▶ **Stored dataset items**
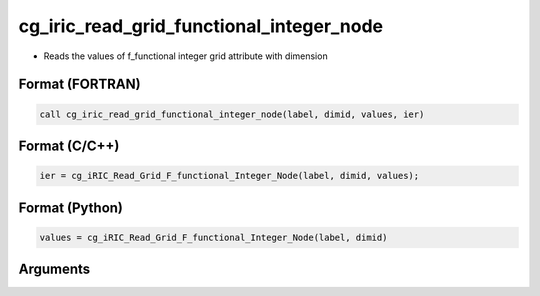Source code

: cg_iric_read_grid_functional_integer_node
===========================================

-  Reads the values of f_functional integer grid attribute with dimension

Format (FORTRAN)
------------------
.. code-block:: fortran

   call cg_iric_read_grid_functional_integer_node(label, dimid, values, ier)

Format (C/C++)
----------------
.. code-block:: c

   ier = cg_iRIC_Read_Grid_F_functional_Integer_Node(label, dimid, values);

Format (Python)
----------------
.. code-block:: python

   values = cg_iRIC_Read_Grid_F_functional_Integer_Node(label, dimid)

Arguments
---------

.. csv-table:: Arguments of cg_iric_read_grid_functional_integer_node
   :file: cg_iric_read_grid_functional_integer_node_args.csv
   :header-rows: 1

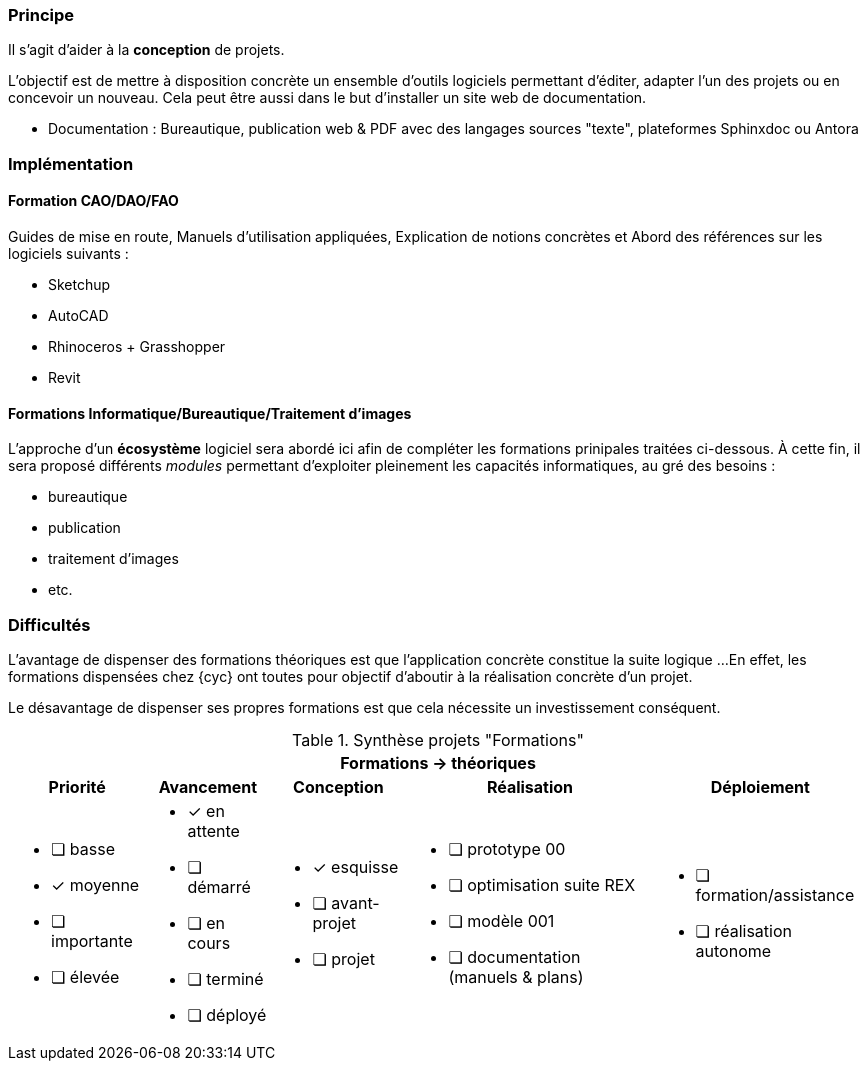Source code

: [#formations-theoriques]
=== Principe

Il s'agit d'aider à la *conception* de projets.

L'objectif est de mettre à disposition concrète un ensemble d'outils logiciels permettant d'éditer, adapter l'un des projets ou en concevoir un nouveau. Cela peut être aussi dans le but d'installer un site web de documentation.


* Documentation : Bureautique, publication web & PDF avec des langages sources "texte", plateformes Sphinxdoc ou Antora

=== Implémentation

==== Formation CAO/DAO/FAO

Guides de mise en route, Manuels d'utilisation appliquées, Explication de notions concrètes et Abord des références sur les logiciels suivants :

* Sketchup
* AutoCAD
* Rhinoceros + Grasshopper
* Revit

==== Formations Informatique/Bureautique/Traitement d'images

L'approche d'un *écosystème* logiciel sera abordé ici afin de compléter les formations prinipales traitées ci-dessous.
À cette fin, il sera proposé différents _modules_ permettant d'exploiter pleinement les capacités informatiques, au gré des besoins :

* bureautique
* publication
* traitement d'images
* etc.


=== Difficultés

L'avantage de dispenser des formations théoriques est que l'application concrète constitue la suite logique ...
En effet, les formations dispensées chez {cyc} ont toutes pour objectif d'aboutir à la réalisation concrète d'un projet.

Le désavantage de dispenser ses propres formations est que cela nécessite un investissement conséquent.







.Synthèse projets "Formations"
[%autowidth.stretch,cols="5*a"]
|===
5+^.^h| [red]#Formations -> théoriques#
^h|Priorité ^h|Avancement ^h|Conception ^h|Réalisation ^h|Déploiement

|* [ ] basse
* [x] moyenne
* [ ] importante
* [ ] élevée

|* [x] en attente
* [ ] démarré
* [ ] en cours
* [ ] terminé
* [ ] déployé

|* [x] esquisse
* [ ] avant-projet
* [ ] projet

|* [ ] prototype 00
* [ ] optimisation suite REX
* [ ] modèle 001
* [ ] documentation (manuels & plans)

|* [ ] formation/assistance
* [ ] réalisation autonome
|===

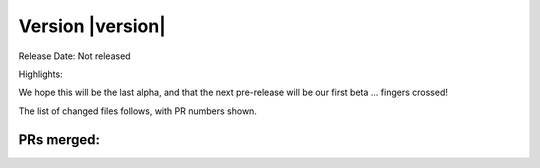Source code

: Version |version|
====================================================

Release Date: Not released

Highlights:


We hope this will be the last alpha, and that the next pre-release will be our first beta ... fingers crossed!

The list of changed files follows, with PR numbers shown.


PRs merged:
-----------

▶ **Aim of the task**
Copy the final stretch of lines, starting at the one that holds "En effet, les" and ending at the last line of the data, exactly; omit pictures.

▶ **Output**
En effet, les formations dispensées chez {cyc} ont toutes pour objectif d'aboutir à la réalisation concrète d'un projet.

Le désavantage de dispenser ses propres formations est que cela nécessite un investissement conséquent.







.Synthèse projets "Formations"
[%autowidth.stretch,cols="5*a"]
|===
5+^.^h| [red]#Formations -> théoriques#
^h|Priorité ^h|Avancement ^h|Conception ^h|Réalisation ^h|Déploiement

|* [ ] basse
* [x] moyenne
* [ ] importante
* [ ] élevée

|* [x] en attente
* [ ] démarré
* [ ] en cours
* [ ] terminé
* [ ] déployé

|* [x] esquisse
* [ ] avant-projet
* [ ] projet

|* [ ] prototype 00
* [ ] optimisation suite REX
* [ ] modèle 001
* [ ] documentation (manuels & plans)

|* [ ] formation/assistance
* [ ] réalisation autonome
|===

Source code

: Version |version|
====================================================

Release Date: Not released

Highlights:


We hope this will be the last alpha, and that the next pre-release will be our first beta ... fingers crossed!

The list of changed files follows, with PR numbers shown.


PRs merged:
-----------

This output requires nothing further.